Cannabinoid receptor suppress tumour growth in colorectal cancer
Washington, Aug 1 : A new study from the University of Texas M. D. Anderson Cancer Centre has shown that the cannabinoid cell surface receptor CB1 plays a key role in suppressing tumour growth in colorectal cancer patients.
The researchers hope that the new find may serve as a new path for cancer prevention or treatment.
"We've found that CB1 expression is lost in most colorectal cancers, and when that happens a cancer-promoting protein is free to inhibit cell death," said senior author Raymond DuBois, M.D., Ph.D., provost and executive vice president of The University of Texas M. D. Anderson Cancer Center.
DuBois and collaborators from Vanderbilt-Ingram Cancer Center found that that CB1 expression can be restored with an existing drug, decitabine.
In the study conducted using a mouse model showed that mice prone to developing intestinal tumors that also have functioning CB1 receptors develop fewer and smaller tumors when treated with a drug that mimics a cannabinoid receptor ligand.

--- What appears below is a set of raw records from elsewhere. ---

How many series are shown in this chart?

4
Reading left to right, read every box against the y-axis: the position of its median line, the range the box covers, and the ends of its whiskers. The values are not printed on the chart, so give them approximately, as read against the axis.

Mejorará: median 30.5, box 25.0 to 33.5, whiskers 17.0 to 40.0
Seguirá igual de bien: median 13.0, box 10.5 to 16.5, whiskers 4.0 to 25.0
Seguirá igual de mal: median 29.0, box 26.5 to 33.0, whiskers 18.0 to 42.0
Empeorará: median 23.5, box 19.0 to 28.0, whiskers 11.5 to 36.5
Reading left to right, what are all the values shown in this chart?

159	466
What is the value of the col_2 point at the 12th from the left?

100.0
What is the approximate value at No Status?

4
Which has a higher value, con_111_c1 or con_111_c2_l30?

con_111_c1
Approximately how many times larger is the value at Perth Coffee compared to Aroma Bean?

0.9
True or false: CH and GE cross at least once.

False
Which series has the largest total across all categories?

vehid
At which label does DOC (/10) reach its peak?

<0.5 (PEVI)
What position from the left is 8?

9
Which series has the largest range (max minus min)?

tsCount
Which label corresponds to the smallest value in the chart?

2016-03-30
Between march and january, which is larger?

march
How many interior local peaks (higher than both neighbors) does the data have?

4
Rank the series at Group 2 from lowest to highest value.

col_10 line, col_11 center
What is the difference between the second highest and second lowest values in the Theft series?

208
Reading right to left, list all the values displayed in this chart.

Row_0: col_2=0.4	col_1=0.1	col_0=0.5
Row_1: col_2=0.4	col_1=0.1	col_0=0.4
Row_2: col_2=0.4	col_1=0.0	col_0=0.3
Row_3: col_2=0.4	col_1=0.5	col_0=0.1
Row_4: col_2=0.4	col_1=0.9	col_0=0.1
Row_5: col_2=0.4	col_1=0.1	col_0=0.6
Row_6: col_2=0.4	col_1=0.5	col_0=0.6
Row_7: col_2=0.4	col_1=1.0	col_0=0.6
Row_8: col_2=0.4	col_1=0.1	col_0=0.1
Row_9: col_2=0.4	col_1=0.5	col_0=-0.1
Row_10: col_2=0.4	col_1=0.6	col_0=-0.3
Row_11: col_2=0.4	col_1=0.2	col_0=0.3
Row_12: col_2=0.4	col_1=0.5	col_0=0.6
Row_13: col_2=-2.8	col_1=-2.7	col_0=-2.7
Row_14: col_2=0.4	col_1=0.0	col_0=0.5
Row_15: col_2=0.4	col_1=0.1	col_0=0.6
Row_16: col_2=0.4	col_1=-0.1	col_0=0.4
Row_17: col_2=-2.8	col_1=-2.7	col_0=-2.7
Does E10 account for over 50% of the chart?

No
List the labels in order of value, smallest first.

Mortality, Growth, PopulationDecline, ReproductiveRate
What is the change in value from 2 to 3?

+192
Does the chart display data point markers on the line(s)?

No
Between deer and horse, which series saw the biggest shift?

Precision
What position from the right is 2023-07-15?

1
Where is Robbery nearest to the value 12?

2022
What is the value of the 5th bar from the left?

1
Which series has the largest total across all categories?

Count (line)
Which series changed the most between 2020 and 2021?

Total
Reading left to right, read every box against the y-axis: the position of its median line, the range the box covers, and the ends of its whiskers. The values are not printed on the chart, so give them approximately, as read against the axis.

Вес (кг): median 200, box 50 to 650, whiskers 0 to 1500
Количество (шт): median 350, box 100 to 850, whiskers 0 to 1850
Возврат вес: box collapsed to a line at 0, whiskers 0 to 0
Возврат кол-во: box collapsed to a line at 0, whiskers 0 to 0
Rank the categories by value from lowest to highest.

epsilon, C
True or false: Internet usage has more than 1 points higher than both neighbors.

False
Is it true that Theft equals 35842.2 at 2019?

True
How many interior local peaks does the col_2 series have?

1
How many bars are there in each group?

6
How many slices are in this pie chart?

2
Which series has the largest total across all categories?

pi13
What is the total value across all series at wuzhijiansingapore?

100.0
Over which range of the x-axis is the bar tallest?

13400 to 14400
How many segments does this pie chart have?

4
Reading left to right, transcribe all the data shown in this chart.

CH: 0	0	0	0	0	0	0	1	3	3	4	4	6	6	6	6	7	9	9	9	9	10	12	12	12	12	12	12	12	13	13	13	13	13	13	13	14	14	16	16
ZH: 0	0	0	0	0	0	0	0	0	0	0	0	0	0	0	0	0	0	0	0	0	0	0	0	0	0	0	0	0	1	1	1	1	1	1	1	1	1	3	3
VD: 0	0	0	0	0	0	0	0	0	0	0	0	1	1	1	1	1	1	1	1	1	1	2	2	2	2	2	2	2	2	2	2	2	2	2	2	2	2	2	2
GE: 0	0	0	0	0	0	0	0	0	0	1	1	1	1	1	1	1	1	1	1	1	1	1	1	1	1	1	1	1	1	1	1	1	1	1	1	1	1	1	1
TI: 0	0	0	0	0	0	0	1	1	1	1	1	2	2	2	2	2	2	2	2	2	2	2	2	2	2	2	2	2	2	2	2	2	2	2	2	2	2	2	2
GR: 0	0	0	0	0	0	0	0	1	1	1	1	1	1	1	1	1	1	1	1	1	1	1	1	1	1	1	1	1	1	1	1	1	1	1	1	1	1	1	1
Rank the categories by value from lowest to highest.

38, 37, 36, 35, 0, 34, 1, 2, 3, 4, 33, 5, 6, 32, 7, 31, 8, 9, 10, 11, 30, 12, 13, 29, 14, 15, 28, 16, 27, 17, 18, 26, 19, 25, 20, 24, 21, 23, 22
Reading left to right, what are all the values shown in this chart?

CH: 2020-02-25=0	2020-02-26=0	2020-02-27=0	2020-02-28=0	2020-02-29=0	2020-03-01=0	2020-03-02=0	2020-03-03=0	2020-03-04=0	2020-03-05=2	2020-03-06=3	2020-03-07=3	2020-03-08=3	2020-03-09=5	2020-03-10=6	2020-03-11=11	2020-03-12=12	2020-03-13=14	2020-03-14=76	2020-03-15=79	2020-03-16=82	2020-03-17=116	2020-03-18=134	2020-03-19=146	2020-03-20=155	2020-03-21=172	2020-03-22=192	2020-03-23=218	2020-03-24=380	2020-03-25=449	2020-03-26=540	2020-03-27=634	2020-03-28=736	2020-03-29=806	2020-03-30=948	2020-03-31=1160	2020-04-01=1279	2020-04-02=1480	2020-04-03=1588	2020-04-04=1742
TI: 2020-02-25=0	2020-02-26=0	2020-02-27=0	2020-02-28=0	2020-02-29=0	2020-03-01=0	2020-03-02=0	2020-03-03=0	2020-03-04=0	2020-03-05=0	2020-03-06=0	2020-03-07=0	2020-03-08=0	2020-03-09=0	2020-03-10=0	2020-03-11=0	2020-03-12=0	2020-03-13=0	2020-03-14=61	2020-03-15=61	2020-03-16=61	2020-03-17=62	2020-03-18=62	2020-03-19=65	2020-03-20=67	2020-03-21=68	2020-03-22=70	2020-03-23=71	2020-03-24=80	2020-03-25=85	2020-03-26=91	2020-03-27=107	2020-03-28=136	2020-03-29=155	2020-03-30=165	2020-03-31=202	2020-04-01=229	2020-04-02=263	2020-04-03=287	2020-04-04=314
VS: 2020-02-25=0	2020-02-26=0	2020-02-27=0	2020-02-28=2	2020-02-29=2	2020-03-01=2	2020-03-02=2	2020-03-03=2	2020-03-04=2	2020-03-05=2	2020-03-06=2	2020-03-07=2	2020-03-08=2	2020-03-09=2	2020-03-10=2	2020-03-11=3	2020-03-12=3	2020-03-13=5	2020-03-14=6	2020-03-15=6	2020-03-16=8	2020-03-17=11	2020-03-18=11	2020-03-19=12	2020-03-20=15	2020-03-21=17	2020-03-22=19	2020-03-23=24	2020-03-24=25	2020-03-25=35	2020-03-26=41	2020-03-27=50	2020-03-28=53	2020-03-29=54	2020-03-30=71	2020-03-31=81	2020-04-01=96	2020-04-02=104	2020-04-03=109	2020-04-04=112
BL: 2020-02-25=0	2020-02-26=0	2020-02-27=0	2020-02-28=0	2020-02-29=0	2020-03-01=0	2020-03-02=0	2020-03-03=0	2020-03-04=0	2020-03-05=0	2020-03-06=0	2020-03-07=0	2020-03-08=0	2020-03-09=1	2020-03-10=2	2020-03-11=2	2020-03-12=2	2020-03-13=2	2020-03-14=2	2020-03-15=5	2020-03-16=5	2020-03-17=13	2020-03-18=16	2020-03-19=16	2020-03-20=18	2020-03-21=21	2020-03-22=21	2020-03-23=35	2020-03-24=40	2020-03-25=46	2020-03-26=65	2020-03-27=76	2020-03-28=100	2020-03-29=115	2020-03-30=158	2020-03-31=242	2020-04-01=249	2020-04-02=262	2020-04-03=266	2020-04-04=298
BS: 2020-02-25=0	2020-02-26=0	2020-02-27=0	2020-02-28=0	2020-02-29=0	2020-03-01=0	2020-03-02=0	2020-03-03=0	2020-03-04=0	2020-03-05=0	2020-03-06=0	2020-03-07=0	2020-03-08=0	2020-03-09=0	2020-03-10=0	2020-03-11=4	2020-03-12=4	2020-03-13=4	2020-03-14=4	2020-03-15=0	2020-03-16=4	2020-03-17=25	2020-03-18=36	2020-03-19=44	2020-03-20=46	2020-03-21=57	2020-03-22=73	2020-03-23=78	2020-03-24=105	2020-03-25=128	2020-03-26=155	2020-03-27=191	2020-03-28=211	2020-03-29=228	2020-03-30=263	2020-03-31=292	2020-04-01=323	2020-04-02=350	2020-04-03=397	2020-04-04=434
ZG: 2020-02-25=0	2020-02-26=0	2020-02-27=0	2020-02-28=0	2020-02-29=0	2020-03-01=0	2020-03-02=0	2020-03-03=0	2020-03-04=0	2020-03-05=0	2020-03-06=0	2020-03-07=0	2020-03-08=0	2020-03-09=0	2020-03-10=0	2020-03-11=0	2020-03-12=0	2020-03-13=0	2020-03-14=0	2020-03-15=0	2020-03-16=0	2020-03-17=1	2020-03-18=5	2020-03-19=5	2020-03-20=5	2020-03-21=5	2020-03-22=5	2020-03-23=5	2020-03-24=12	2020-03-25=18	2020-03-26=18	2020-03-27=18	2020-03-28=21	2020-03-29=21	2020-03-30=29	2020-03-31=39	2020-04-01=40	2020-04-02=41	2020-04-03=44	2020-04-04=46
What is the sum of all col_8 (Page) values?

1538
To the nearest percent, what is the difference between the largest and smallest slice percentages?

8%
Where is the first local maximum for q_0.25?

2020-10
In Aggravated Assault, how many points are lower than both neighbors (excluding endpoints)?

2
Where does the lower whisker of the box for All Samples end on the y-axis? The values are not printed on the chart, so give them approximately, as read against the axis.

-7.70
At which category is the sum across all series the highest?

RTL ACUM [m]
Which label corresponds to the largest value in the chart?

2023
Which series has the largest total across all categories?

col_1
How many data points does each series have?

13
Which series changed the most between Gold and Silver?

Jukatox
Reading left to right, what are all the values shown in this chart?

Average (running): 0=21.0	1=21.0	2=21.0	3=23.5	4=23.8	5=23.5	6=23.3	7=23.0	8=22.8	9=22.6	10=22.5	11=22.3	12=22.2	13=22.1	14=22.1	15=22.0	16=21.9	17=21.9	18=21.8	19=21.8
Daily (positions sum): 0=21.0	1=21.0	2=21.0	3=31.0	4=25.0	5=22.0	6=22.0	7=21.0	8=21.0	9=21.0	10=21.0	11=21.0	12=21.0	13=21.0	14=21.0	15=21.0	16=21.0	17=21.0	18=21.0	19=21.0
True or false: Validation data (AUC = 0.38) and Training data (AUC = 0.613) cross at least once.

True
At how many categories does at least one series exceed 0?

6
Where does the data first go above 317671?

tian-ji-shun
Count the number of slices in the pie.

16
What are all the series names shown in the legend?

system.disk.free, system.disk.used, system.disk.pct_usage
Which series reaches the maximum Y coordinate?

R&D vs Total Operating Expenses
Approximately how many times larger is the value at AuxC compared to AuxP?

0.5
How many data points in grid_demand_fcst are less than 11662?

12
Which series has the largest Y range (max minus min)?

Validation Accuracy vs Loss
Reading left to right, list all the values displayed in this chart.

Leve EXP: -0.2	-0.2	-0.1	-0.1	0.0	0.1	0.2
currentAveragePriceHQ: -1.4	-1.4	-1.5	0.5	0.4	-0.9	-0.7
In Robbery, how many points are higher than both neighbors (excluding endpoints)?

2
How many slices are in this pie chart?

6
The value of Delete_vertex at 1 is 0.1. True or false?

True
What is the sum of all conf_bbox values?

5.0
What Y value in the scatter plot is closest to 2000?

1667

Ligands are molecules that function by binding to specific receptors. Agonists are synthetic molecules that mimic the action of a natural molecule.
"Potential application of cannabinoids as anti-tumor drugs is an exciting prospect, because cannabinoid agonists are being evaluated now to treat the side-effects of chemotherapy and radiation therapy," DuBois said.
"Turning CB1 back on and then treating with a cannabinoid agonist could provide a new approach to colorectal cancer treatment or prevention," he added.
The group found that deletion of the CB1 gene in a strain of mice that spontaneously develops precancerous polyps resulted in a 2.5-to-3.8-fold increase in the number of polyps and a 10-fold increase in the number of large growths, those most likely to develop into cancer.
Treating mice that had the CB1 receptor with an endocannabinoid agonist resulted in a decline in polyps ranging from 16.7 percent to 50 percent. The reduction was greater for larger polyps.
A series of experiments showed that CB1 increases cancer cell death by stifling a protein called survivin.
DuBois said that survivin is overexpressed in nearly every human tumour but is barely detectable in normal tissue. Overexpression of survivin is associated with poor outcome and reduced apoptosis in colorectal cancer patients. The researchers pinpointed a cell signaling pathway by which activated CB1 cuts down survivin.
The study is published in the Aug. 1 edition of the journal Cancer Research.